Есть и еще одна причина, по которой Бог он не может быть евангелистом: ему чужда прямая речь по отношению к людям, он может вести диалог лишь с отдельной личностью. Так что остается признать, что здесь не обойтись без Дьявола, столь любимого Сарамаго. Действительно, Дьявол больше всего подходит на роль рассказчика, несмотря на весь пафос такого заключения. Впрочем, он не так одинок там, куда его загнали определения “зла” и “темноты”. Для видения Сарамаго характерно полное взаимопроникновение “доброго” и “злого” начал мира. В метафизическом плане, он, возможно, сохраняет им их значение, но в собственной реальности человек для него настолько беспомощен перед их лицом, что у него не хватает сил даже на то, чтобы наклеить на каждую из них свой ярлык. Он запутан в их противоречивом поведении, свидетелем которого вынужден быть против своей воли. А рассказчик, наблюдая за этой коллизией со стороны, не предпринимает даже попыток высказаться от своего лица. В сравнении со слепой активностью Бога его пассивность сама по себе становится чем-то дьявольским. Рассказчик — это Дьявол, которому отказали в действии.
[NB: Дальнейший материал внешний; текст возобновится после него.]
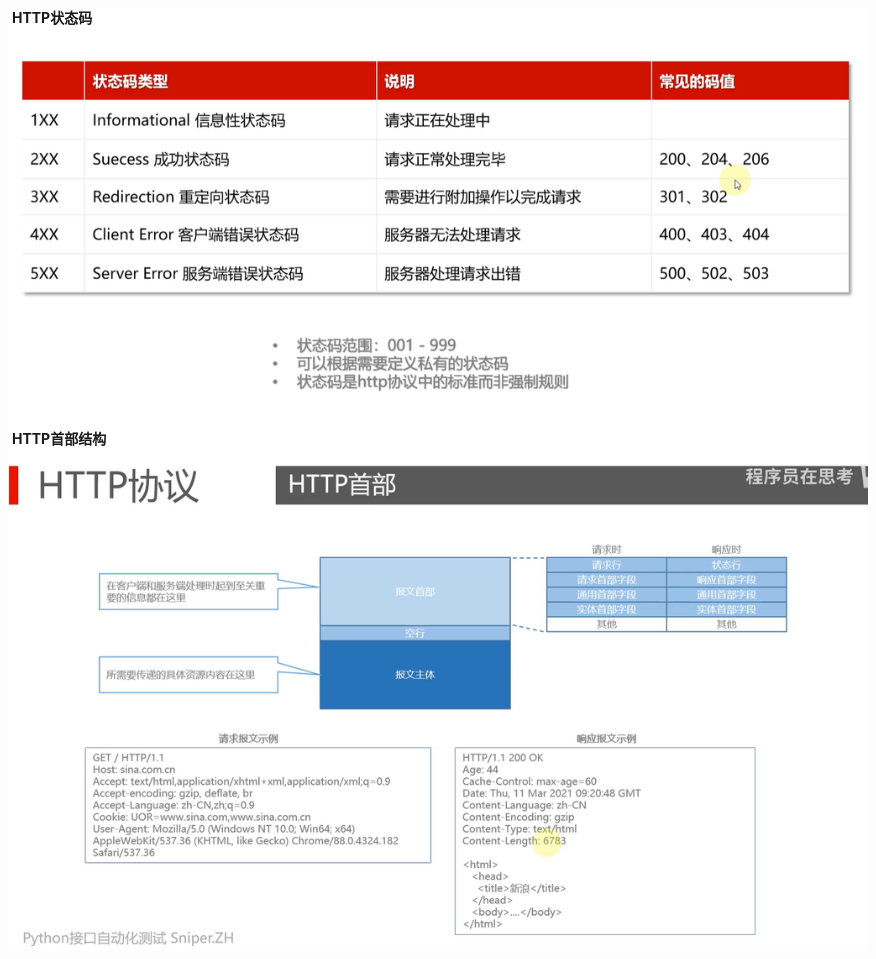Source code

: 

​	**HTTP状态码**

![](..\pic\network\http\HTTP_statecode.png)

​	**HTTP首部结构**

![](..\pic\network\http\HTTP_HEAD_1.png)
Он развлекает себя тем, что вдыхает сомнение в свои слова. Хотя сомнение едва распылено, его действие точечно направлено на ключевые моменты: “Мария Магдалина, если это она...”, “...ангел — если это был ангел...”, “...потому, что ничего этого нет в действительности”. Некогда Дьявол был больше причастен к действительности, теперь же вынужден довольствоваться ролью иронизирующего сказителя. Вместе с тем Сарамаго видит свою концепцию оформленной и однозначной. Его сюжет имеет начало и конец, история заканчивается вместе с последней точкой. Те вкрапления сомнений, которые тут и там оставляет рассказчик, конечно, не могут тягаться с четко обозначенным смыслом жизни Иисуса. Было бы странно, если бы его жизнь приобретала смысл лишь за счет борьбы с химерой, подсунутой выдумщиком. Дьявол Сарамаго не настолько силен. Он намекает на возможность лживости своего рассказа, но делает это непоследовательно, так что остается вслед за Ницше отказаться от задних мыслей: “Что истина ценнее иллюзии, — это не более как моральный предрассудок; это даже хуже всего доказанное предположение из всех, какие только существуют”. Тем более что ждать от него истины было бы неблагоразумно. В итоге Дьявол как бы проживает двойную жизнь — одну как рассказчик, где ему дано право передергивать некоторые моменты истории, другую — как участник самой истории, проигранной Богу, который превзошел его в его же деле. И как ни странно, рассказчик, постоянно пытающийся во всем усомниться и терпящий неудачу перед лицом истории, невольно становится апологетом хотя и двусмысленного, но все же гуманизма, которому учит и своего помощника Иисуса.